_Provided text_
┄┄┄┄┄┄┄┄┄┄┄┄┄┄┄┄┄┄┄┄

Life through closed eyes

I am currently walking around with a plaster on each foot, the podiatrist came to see me yesterday. It is partly my fault, as she did call me about four weeks ago wanting to come out and cut my nails for me, so it had been five months since they were last done. Part of the reason that someone has to come in to cut them for me is that due to a birth defect my toes are curled and all my nails including my big one, now have nails that curl and grow into the skin. When I was able to reach them and see them clearly, well I had learned how to deal with them, but now, well even the podiatrist agrees that it is a bad idea to have Adam cut them. The extra week meant that they were in a greater mess than normal, even though Adam had had a go at them with a nail file a couple of weeks ago and she had to take a scalpel to two of them to cut and lift the nail out, hence the plasters. It was my right foot that needed the most work, but as always with my body, it is my left that is now the painful one, there really is some warped thing going on in my body as even when the facts say the opposite, it is my left side that suffers the most. This morning, I have found yet another reason not to walk around too much, as the toe on my left foot is crying out ever time it touches the floor, like a little electric shock. Some things don’t change I suppose, it is still the smallest, stupidest little things that cause us bother, I never once thought that PRMS would leave me unable to do something as small as cutting my nails, nor that it would lead to them being attacked by a scalpel. It really is the everyday things, the things that all of us do all our lives without a second thought, that makes our lives difficult once our own abilities have been diminished and it isn’t our illness that makes us feel disabled, but the million and one things that just everyday life require.

I know that the first thing I worried about after diagnosis wasn’t how long I could cook a meal for, or cut my toenails for, it was how long I could work for, I really didn’t understand just how unimportant work really was on the scale of things that life held in the future for me. I doubt anyone ever thinks about how long they can make a cup of coffee for, or carry that cup from the kitchen to the living room without spilling it. We are all so blinkered by the major things that the minor ones never enter our heads and no one ever sits us down and explains the full impact of what our health is going to do to us. It is almost as though everyone assumes that we will or have worked all these things out for ourselves, but I don’t think any of our minds work that way, we are so worried about our financial positions and staying part of the able-bodied world for as long as possible, that the truths of disability never get the slightest look in. I do remember wondering about how long I would be able to walk for, but I never once sat and thought about the reality of life in a wheelchair and how most of the outside world and much of the inside, was going to become an no go area for me. I never thought about being housebound, I do though remember thinking about becoming bedbound, but as where I might be a for a few months at the most before I died. Somehow in my head all the in-between stages didn’t exist and I very much doubt are in any of the heads of those people who have been diagnosed with something similar in the past few years.

┄┄┄┄┄┄┄┄┄┄┄┄┄┄┄┄┄┄┄┄

_Dataset content_
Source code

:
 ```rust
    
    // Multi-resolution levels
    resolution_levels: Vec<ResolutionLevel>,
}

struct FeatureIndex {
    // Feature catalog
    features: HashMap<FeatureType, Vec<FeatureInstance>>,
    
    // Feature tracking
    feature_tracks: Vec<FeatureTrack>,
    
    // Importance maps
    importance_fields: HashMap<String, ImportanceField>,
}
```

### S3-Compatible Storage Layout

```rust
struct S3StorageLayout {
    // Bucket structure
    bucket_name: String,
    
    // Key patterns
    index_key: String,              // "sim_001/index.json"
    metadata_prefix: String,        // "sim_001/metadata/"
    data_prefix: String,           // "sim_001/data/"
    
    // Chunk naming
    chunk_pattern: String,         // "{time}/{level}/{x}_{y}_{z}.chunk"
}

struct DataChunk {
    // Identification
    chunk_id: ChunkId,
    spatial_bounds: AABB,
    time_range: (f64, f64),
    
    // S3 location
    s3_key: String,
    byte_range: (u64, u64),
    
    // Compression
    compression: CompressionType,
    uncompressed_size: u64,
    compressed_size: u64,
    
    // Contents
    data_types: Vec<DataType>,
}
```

┄┄┄┄┄┄┄┄┄┄┄┄┄┄┄┄┄┄┄┄

_What the task asks_
In the post about living with PRMS, list every prospect the writer says they did worry about or think about after diagnosis.

_Task output_
- How long they could work
- How long they would be able to walk
- Becoming bedbound, pictured as a place they might be for a few months at most before dying